I wonder how it will stand up to Texas heat. Would it get soft when shooting. -- Tex


----------



## flippinout (Jul 16, 2010)

My brother is a professional musician (fiddle) and is also a serial fork hit specialist. He built up a hand guard on his slingshot with the stuff and it works great. I doubt it would make a functional slingshot however.


----------



## ebooks886 (May 27, 2011)

I am very familiar with this material, it is a thermoplastic but has the properties of nylon. It is extremely strong, more than strong enough for a slingshot frame as long as it is used in the right thickness. If it is too thin it will bend under heavy draw weights. It becomes pliable at 62celsius and can be reused over and over again simply by re-heating. I am not sure what harpersgrace has experience of, genuine polymorph is far far stronger than fimo - I'm sure I've got the chemical composition lying around somewhere. If I can find it I'll post it so if anyone wants to obtain any they can check it is the genuine stuff as there are many thermoplastics available, like everything some are far better quality than others!


----------



## ZorroSlinger (Dec 12, 2012)

It is also used in the general arts and crafts. It has other names by different companies. I have a little supply of it called 'Friendly Plastic' (in pellet form). It's good for creative type work where it does not demand structural strength. I would not trust it for critical parts of slingshots, except maybe for forming over existing SS handle to make more ergonomic. This material melts at around 140 degrees F. It sort of has similar properties of hot glue (a meltable sticky plastic), except Polymorph & other similar formulations is of course more refined & harder than hot glue.


----------



## harpersgrace (Jan 28, 2010)

Friendly Plastic, that was it...


----------



## Pele76 (Dec 5, 2012)

If somebody will ask me about compare polymorph to something else... for me this plastic will be close to hdpe 

Must try how hard is cut/sanding this material.

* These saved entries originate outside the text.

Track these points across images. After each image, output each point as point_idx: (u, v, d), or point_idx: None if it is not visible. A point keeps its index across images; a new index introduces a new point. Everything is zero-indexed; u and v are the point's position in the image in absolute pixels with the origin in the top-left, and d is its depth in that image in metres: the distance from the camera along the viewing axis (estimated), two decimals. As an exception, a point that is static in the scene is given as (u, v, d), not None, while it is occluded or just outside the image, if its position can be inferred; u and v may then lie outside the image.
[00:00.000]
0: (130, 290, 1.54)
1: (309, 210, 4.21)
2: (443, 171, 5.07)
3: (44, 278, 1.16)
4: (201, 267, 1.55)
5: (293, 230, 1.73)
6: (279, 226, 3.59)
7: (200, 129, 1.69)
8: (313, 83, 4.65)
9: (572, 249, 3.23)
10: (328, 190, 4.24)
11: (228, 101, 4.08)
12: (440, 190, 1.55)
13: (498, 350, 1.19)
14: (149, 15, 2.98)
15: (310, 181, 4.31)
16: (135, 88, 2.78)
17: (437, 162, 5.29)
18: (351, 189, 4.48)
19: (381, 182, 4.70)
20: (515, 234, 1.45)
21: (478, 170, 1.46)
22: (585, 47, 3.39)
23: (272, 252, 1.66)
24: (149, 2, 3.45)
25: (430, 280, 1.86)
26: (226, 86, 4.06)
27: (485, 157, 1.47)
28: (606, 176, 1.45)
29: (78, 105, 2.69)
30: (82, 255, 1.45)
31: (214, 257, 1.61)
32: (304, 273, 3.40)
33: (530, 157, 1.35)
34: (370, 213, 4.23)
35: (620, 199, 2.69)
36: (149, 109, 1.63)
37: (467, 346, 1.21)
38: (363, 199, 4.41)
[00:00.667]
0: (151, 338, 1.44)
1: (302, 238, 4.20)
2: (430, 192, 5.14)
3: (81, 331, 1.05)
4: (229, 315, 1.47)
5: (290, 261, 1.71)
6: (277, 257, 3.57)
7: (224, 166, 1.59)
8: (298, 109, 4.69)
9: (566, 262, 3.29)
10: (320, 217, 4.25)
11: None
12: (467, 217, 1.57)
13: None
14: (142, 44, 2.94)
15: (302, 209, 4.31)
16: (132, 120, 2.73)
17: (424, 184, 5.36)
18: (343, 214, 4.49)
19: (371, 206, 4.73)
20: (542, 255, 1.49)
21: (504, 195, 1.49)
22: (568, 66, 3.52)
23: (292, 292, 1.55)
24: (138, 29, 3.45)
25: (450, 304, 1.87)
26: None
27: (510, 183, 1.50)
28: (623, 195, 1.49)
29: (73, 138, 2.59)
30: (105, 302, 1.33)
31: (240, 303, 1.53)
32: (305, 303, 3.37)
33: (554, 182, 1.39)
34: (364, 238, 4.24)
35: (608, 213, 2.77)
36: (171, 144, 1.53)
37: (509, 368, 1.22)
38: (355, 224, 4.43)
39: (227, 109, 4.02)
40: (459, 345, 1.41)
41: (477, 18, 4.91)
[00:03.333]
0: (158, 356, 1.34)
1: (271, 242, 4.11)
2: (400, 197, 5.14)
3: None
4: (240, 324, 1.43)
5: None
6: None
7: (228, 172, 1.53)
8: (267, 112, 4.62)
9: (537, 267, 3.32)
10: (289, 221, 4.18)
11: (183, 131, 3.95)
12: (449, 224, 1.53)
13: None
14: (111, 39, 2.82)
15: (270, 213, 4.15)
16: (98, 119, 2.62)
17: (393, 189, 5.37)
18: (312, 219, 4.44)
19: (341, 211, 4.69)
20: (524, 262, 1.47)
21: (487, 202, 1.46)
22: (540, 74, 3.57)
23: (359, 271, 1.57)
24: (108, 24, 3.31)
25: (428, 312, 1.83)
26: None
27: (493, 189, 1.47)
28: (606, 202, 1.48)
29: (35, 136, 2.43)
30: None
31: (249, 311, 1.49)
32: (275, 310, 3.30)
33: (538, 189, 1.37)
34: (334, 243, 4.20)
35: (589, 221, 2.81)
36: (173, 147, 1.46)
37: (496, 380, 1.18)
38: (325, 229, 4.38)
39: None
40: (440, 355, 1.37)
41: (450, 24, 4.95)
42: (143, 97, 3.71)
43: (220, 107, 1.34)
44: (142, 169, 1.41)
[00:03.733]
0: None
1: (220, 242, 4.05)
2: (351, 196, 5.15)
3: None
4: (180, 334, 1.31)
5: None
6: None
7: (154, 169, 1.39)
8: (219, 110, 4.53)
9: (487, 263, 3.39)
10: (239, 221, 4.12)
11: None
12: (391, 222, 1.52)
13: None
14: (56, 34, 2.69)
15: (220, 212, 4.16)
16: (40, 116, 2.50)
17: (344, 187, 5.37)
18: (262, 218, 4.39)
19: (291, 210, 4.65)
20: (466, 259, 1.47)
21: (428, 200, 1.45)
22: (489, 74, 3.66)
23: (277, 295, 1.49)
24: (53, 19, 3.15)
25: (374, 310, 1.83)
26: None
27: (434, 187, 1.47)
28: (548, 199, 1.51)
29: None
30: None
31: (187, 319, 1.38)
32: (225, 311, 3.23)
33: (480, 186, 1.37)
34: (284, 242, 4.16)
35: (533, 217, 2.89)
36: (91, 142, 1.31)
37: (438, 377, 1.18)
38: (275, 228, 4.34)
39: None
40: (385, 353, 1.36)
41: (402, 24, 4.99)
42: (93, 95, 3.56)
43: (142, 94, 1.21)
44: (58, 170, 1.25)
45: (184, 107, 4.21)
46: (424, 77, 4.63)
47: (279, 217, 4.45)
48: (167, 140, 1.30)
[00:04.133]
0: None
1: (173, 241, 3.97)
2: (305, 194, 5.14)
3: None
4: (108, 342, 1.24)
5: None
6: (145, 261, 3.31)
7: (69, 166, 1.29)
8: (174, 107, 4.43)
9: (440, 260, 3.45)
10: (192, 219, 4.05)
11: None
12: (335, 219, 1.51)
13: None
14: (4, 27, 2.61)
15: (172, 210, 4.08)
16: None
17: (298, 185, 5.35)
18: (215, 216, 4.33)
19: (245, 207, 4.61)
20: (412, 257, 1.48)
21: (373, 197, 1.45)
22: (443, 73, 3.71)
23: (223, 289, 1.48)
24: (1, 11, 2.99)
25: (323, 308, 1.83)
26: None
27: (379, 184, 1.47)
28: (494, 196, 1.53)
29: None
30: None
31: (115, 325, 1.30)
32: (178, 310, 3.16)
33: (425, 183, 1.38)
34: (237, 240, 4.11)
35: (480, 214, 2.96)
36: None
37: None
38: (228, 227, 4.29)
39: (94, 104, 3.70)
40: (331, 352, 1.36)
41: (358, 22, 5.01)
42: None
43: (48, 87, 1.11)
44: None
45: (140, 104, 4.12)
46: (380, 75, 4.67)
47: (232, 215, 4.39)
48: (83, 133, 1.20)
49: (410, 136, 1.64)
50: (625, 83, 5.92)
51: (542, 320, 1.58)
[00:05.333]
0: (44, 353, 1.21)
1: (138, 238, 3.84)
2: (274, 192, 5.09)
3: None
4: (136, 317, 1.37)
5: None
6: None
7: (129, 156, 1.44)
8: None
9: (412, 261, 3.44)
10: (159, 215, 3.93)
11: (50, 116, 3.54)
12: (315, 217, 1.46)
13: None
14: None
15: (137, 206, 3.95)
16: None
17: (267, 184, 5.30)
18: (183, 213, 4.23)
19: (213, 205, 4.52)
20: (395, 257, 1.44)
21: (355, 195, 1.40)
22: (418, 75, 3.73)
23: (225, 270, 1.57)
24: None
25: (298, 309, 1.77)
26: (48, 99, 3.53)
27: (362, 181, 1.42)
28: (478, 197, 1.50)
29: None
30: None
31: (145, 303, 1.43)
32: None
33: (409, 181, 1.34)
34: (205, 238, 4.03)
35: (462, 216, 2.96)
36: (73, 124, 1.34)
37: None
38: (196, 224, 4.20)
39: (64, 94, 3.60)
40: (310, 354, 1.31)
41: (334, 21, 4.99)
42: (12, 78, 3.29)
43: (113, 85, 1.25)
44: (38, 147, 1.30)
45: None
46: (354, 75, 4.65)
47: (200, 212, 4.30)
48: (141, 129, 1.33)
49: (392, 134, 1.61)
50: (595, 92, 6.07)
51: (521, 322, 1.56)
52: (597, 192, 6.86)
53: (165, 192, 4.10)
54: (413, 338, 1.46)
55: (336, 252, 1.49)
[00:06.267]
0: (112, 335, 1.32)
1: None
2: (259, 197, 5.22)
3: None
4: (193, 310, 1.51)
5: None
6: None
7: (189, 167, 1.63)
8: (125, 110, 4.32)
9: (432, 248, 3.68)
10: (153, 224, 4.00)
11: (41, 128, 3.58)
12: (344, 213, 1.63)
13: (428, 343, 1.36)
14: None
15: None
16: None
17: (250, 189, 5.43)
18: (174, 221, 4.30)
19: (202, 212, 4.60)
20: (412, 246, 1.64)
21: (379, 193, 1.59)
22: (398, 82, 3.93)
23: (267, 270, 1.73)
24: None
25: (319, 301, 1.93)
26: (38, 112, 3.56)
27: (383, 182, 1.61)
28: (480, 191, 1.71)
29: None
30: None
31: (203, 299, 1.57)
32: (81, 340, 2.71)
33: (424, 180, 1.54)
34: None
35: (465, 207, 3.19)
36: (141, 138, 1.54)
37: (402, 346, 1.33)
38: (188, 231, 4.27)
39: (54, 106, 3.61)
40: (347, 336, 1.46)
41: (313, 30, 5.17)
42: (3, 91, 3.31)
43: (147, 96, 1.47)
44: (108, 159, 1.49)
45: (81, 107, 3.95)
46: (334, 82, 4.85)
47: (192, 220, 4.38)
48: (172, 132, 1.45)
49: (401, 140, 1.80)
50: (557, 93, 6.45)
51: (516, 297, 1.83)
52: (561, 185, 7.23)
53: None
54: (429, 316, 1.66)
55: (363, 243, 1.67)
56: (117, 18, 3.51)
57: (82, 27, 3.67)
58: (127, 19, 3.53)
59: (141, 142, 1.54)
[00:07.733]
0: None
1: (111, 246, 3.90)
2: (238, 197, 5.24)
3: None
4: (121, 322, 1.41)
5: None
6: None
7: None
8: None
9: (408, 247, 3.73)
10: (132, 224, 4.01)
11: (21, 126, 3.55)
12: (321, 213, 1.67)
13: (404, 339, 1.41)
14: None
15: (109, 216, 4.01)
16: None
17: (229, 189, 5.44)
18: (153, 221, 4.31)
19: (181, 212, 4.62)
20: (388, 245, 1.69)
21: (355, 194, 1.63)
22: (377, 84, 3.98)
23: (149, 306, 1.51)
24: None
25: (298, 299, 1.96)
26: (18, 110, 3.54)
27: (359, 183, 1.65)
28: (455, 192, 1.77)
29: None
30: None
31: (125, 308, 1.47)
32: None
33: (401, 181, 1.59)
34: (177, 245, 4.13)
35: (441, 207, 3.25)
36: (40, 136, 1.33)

Hrawkeye in winter clothes 



















This "line" on fork this is not crack, just not fully smooth 2 layers of plastic.










All black marks on polymorph surface are marks left after hammer test when I tried break my "laminated slingshot"

When will be some "free" time, I'll try take off polymorph from this bamboo frame and will do some fork without any wood inside, then dremel and sand paper will have something to do 

Ya. and sorry for my english, but... in school they try put some russian language into my head  hahaa

Regards!

I mean Zdrówka!


----------



## Boardcutboy (Sep 21, 2013)

I really want to try some of that, it looks like it could be a great step forward for the slingshot community 

One small step for slingshot, one giant leap for slingshot kind!


----------



## SmilingFury (Jul 2, 2013)

Hi kooniu,
I have recently been making slingshots out of this stuff and it is plenty strong. I also don't find it to be brittle and as for melting, I am not in too many places that get to 140degrees F. Or 62degrees Cel. 
If you want to see, this is what I have been up to during the last week:
http://slingshotforum.com/topic/26621-so-this-is-what-hdpe-envy-leads-you-to/ there are pics of three slingshots scattered thru this thread.

Let me know if you get some and what your experience is with it. I like this stuff alot personally.
Be well,
SF


----------